The Music Minus One publishing company and record label has been making recordings like this available since 1950.
They have exactly what you want, here.
Music Minus One Piano: Beethoven Concerto No.5 in E-flat, op. 73 (2 CD set)
Includes a high-quality printed music score with informative liner notes; and a digital stereo compact disc, voluminously indexed for your convenience, containing a complete version with soloist, then a second performance of the orchestral accompaniment, minus you, the soloist; and a second compact disc containing a -25% reduced-tempo version of the accompaniment for practice purposes. Musicians:Performed by Milena Mollova, piano Accompaniment: Plovdiv Philharmonic Orchestra Conductor: Nayden Todorov
You can find more products like this, including Mozart and Rachmaninov piano concertos, at musicminusone.com.
The entire concerto is available as a Standard MIDI file (SMF) for free.
If you are adept at working with Standard MIDI Files and have a DAW (digital audio workstation) or orchestration software package for your computer, such as Apple Garage Band or Cubase, Finale or Sibelius, etc., you can download free standard MIDI files of the orchestral and piano parts of this Beethoven concerto and make your own "virtual instrument" accompaniment tracks to rehearse and record to.
The ClassicalArchives.com website makes these free to download if you sign up for a free membership. Look here and scroll down to "Piano Concertos" and you will see the files available for your concerto.

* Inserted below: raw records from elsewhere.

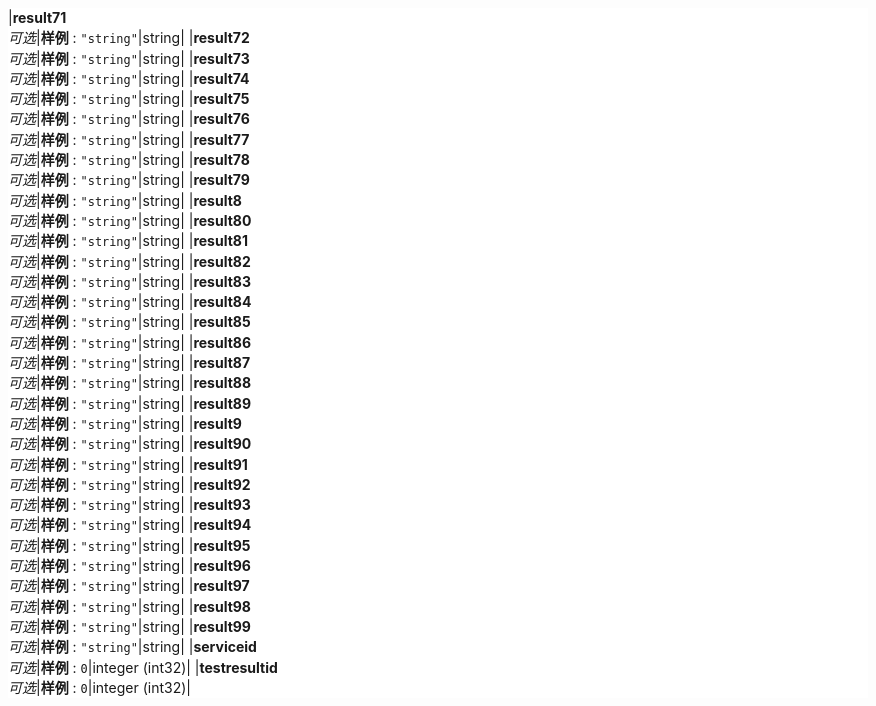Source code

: |**result71**  <br>*可选*|**样例** : `"string"`|string|
|**result72**  <br>*可选*|**样例** : `"string"`|string|
|**result73**  <br>*可选*|**样例** : `"string"`|string|
|**result74**  <br>*可选*|**样例** : `"string"`|string|
|**result75**  <br>*可选*|**样例** : `"string"`|string|
|**result76**  <br>*可选*|**样例** : `"string"`|string|
|**result77**  <br>*可选*|**样例** : `"string"`|string|
|**result78**  <br>*可选*|**样例** : `"string"`|string|
|**result79**  <br>*可选*|**样例** : `"string"`|string|
|**result8**  <br>*可选*|**样例** : `"string"`|string|
|**result80**  <br>*可选*|**样例** : `"string"`|string|
|**result81**  <br>*可选*|**样例** : `"string"`|string|
|**result82**  <br>*可选*|**样例** : `"string"`|string|
|**result83**  <br>*可选*|**样例** : `"string"`|string|
|**result84**  <br>*可选*|**样例** : `"string"`|string|
|**result85**  <br>*可选*|**样例** : `"string"`|string|
|**result86**  <br>*可选*|**样例** : `"string"`|string|
|**result87**  <br>*可选*|**样例** : `"string"`|string|
|**result88**  <br>*可选*|**样例** : `"string"`|string|
|**result89**  <br>*可选*|**样例** : `"string"`|string|
|**result9**  <br>*可选*|**样例** : `"string"`|string|
|**result90**  <br>*可选*|**样例** : `"string"`|string|
|**result91**  <br>*可选*|**样例** : `"string"`|string|
|**result92**  <br>*可选*|**样例** : `"string"`|string|
|**result93**  <br>*可选*|**样例** : `"string"`|string|
|**result94**  <br>*可选*|**样例** : `"string"`|string|
|**result95**  <br>*可选*|**样例** : `"string"`|string|
|**result96**  <br>*可选*|**样例** : `"string"`|string|
|**result97**  <br>*可选*|**样例** : `"string"`|string|
|**result98**  <br>*可选*|**样例** : `"string"`|string|
|**result99**  <br>*可选*|**样例** : `"string"`|string|
|**serviceid**  <br>*可选*|**样例** : `0`|integer (int32)|
|**testresultid**  <br>*可选*|**样例** : `0`|integer (int32)|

The results you would get from this method wouldn't sound very realistic compared to the Music Minus One recordings, but you might enjoy the process of creating your own accompaniment. Furthermore, regardless of how good it sounded, with any suitable DAW you could manipulate the tempo to be as slow or fast as you want, and easily loop certain sections you need to practice on, for rehearsal purposes.